Tired of sniffing milk to know if its still good? Well, those days may be over thanks to new smart tags developed by Chinese scientists.

Researchers from Peking University in Beijing came up with the innovative tags that work like stickers that change color to indicate when food has gone bad, CBS reports. This way you can say goodbye to spoiled milk, sour yogurt and even canned goods that have gone off.

Scientists used tiny compounds made of gold and silver called nanorods, which are naturally red, to create the smart tags. The tags are about the size of a corn kernel and also contain agar agar, vitamin C and acetic and lactic acids. All of these elements interact with each other and overtime change from red (which indicates freshness) to yellow and finally green. (which means the item has spoiled).

The technology had great results when tested on milk. "We successfully synchronized, at multiple temperatures, the chemical evolution process in the smart tag with microbial growth processes in the milk," lead researcher Dr.
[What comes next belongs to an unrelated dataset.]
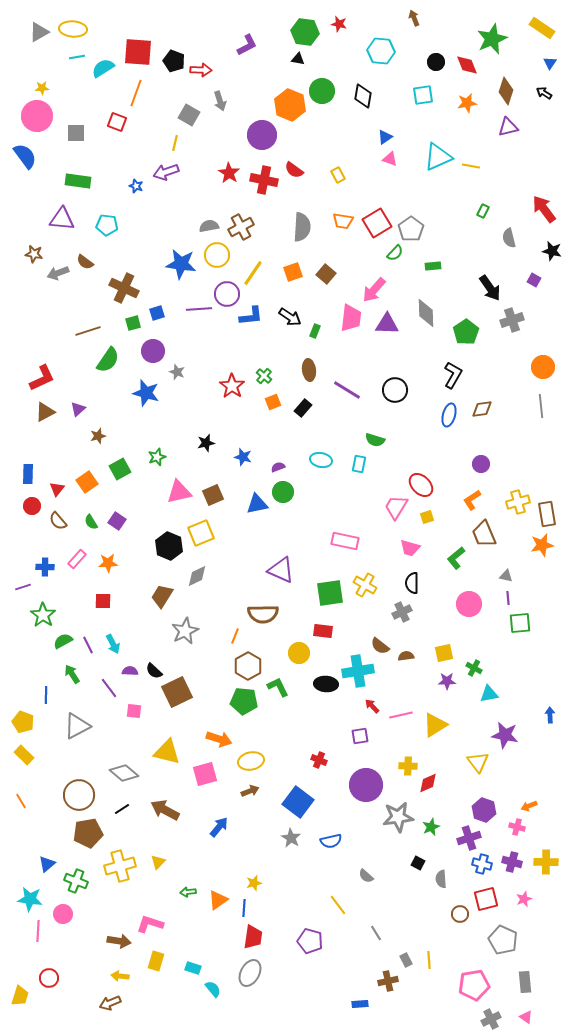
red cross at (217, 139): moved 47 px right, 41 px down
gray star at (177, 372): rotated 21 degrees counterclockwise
Chao Zhang, a scientist at Peking University in Beijjing, said in a statement.

This is great news for chefs and consumers who have long tried to tackle food waste. In Europe, for instance, experts estimate that 50 percent of edible food goes to waste.

In recent years, researchers have battled food waste by developing products like the food huggers, silicone sleeves designed to make food stay fresh longer. It's still uncertain when the smart tags will hit the market but it's fair to say this new technology seems very promising.